### INSTRUCTIONS TO FOLLOW
Below are some records. Return exactly the lines from the one with "left front paw: (576, 438)" to the one with "right shoulder: (249, 159)", and nothing else.

┌─ DATA SUPPLIED

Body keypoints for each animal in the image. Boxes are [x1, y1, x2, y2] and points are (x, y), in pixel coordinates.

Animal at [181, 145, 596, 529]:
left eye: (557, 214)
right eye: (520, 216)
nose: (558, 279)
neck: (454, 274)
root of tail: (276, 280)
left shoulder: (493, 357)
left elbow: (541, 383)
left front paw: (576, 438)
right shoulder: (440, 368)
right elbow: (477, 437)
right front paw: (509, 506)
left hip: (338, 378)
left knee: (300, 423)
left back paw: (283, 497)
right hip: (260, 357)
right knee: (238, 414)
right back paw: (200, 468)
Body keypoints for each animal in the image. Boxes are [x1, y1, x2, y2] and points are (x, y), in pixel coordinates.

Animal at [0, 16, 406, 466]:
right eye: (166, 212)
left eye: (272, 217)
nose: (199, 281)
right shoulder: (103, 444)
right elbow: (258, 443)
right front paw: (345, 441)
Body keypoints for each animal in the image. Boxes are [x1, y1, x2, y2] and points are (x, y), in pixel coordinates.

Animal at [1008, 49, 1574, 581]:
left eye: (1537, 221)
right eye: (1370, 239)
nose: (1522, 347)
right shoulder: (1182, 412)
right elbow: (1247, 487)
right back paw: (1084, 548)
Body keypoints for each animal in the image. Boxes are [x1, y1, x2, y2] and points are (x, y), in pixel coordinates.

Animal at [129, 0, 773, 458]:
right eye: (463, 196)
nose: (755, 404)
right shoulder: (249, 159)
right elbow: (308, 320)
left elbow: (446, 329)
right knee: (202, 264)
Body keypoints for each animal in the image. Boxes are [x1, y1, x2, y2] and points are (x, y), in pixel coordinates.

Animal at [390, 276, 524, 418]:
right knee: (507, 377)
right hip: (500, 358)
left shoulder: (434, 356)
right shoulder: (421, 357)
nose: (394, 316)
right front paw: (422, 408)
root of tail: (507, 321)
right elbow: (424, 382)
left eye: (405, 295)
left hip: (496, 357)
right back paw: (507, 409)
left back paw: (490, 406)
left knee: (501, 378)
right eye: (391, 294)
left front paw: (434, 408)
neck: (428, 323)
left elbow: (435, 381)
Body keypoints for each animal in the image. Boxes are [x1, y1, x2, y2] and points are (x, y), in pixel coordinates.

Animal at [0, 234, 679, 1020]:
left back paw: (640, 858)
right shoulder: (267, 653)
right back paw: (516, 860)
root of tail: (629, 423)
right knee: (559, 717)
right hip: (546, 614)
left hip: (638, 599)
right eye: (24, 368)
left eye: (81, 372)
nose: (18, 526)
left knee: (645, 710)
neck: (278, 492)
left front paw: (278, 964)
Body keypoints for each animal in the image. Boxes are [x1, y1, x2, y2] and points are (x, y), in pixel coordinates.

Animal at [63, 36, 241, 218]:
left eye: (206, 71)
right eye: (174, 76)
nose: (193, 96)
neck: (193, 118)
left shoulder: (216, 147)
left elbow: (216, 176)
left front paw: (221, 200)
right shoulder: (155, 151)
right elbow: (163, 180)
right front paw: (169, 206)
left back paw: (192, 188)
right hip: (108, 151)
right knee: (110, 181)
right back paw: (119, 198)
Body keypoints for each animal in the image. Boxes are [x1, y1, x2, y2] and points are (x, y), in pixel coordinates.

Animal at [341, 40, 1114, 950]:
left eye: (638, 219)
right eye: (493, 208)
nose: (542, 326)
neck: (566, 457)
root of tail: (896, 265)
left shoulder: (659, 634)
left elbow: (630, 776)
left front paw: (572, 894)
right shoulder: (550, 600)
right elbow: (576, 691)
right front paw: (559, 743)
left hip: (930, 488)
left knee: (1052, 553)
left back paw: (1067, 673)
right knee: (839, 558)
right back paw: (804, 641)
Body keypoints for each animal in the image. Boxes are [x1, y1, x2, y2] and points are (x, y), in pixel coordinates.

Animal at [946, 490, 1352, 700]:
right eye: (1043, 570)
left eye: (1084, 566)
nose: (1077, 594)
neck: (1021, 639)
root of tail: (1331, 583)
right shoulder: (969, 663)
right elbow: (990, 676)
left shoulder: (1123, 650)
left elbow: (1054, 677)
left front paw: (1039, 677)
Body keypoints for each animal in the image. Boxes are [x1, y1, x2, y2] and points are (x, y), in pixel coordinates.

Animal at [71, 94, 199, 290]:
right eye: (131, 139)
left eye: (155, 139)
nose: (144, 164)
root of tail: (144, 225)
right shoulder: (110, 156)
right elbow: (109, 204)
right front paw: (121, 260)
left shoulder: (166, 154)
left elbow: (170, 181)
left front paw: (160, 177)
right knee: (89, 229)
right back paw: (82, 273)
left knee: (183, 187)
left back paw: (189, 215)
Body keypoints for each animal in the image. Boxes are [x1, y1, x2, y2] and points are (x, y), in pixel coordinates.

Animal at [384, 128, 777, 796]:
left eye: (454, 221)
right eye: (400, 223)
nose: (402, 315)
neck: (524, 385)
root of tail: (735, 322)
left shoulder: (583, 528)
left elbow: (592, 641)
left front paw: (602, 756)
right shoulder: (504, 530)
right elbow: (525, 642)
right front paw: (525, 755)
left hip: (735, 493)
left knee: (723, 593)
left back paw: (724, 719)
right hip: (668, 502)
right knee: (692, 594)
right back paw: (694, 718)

└─

### ANSWER SECTION
left front paw: (576, 438)
right shoulder: (440, 368)
right elbow: (477, 437)
right front paw: (509, 506)
left hip: (338, 378)
left knee: (300, 423)
left back paw: (283, 497)
right hip: (260, 357)
right knee: (238, 414)
right back paw: (200, 468)
Body keypoints for each animal in the image. Boxes are [x1, y1, x2, y2] and points are (x, y), in pixel coordinates.

Animal at [0, 16, 406, 466]:
right eye: (166, 212)
left eye: (272, 217)
nose: (199, 281)
right shoulder: (103, 444)
right elbow: (258, 443)
right front paw: (345, 441)
Body keypoints for each animal in the image. Boxes are [x1, y1, x2, y2] and points are (x, y), in pixel coordinates.

Animal at [1008, 49, 1574, 581]:
left eye: (1537, 221)
right eye: (1370, 239)
nose: (1522, 347)
right shoulder: (1182, 412)
right elbow: (1247, 487)
right back paw: (1084, 548)
Body keypoints for each animal in the image. Boxes are [x1, y1, x2, y2] and points are (x, y), in pixel coordinates.

Animal at [129, 0, 773, 458]:
right eye: (463, 196)
nose: (755, 404)
right shoulder: (249, 159)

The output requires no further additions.